▸ Problem to work on
Reproduce every line of the data, exactly and without its pictures.

▸ Listed entries
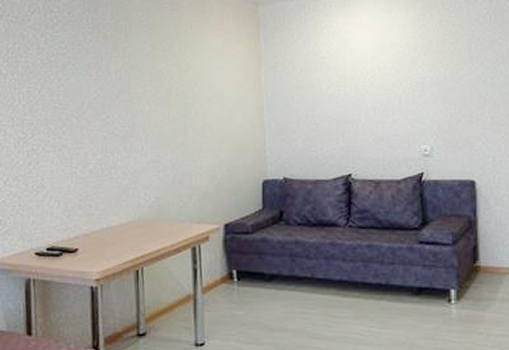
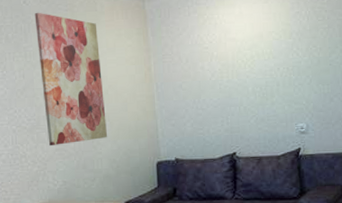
wall art: none [137,10,210,157] -> present [34,12,108,146]

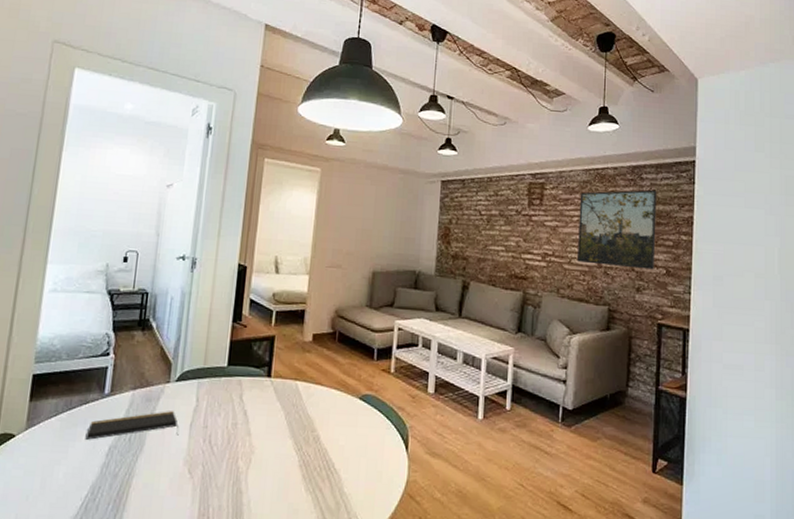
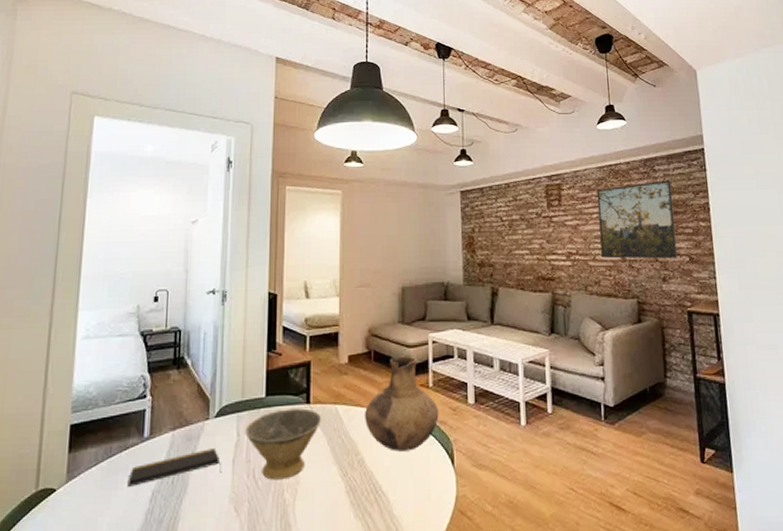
bowl: none [204,380,282,448] -> present [245,408,322,480]
vase: none [323,339,398,433] -> present [364,356,439,452]

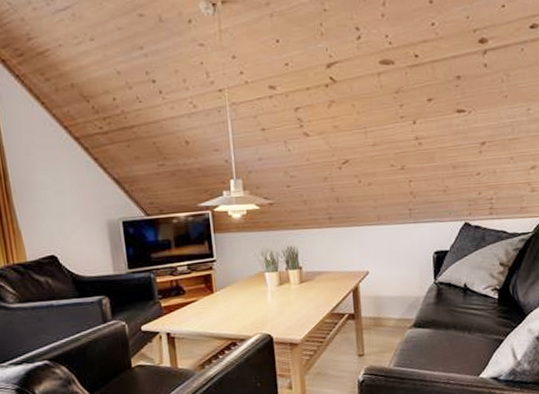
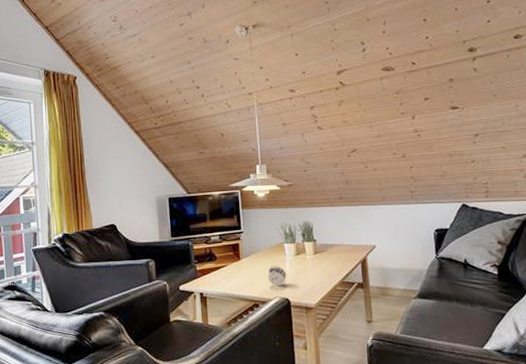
alarm clock: none [246,297,269,322] -> present [267,265,287,287]

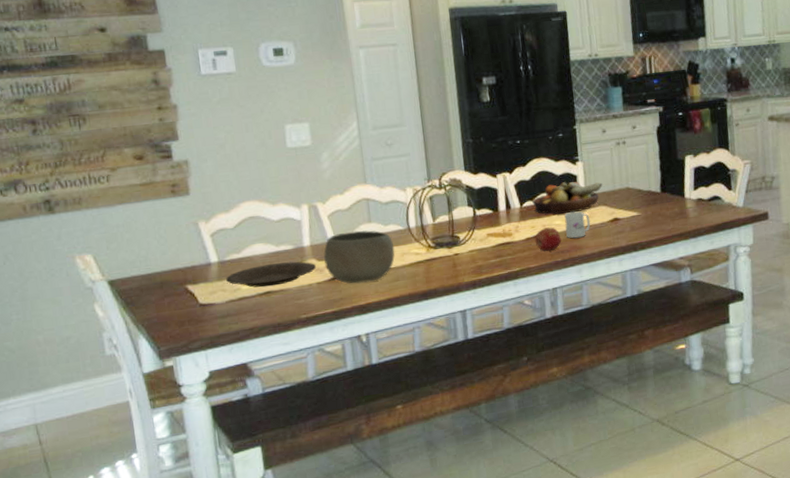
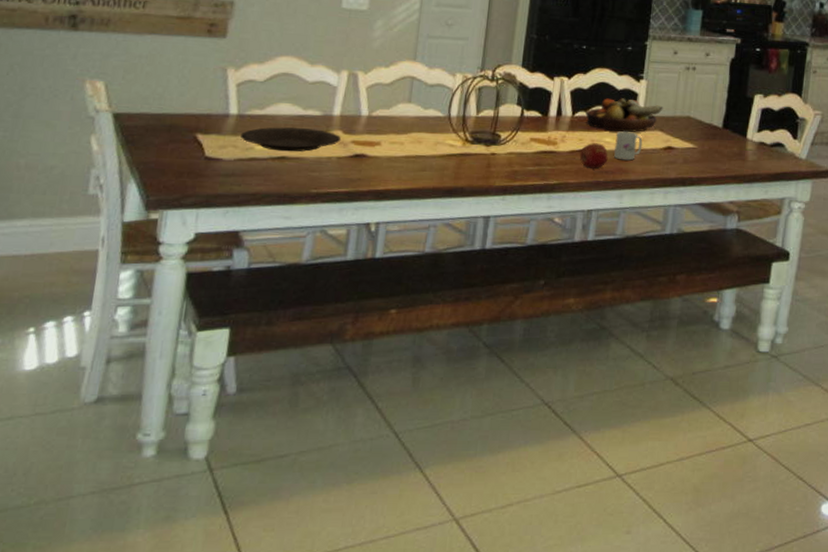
bowl: present [323,230,395,284] -> none [350,108,430,167]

▸ Response for this exercise
wall art: none [137,10,210,157] -> present [34,12,108,146]

bowl: none [204,380,282,448] -> present [245,408,322,480]
vase: none [323,339,398,433] -> present [364,356,439,452]

alarm clock: none [246,297,269,322] -> present [267,265,287,287]

bowl: present [323,230,395,284] -> none [350,108,430,167]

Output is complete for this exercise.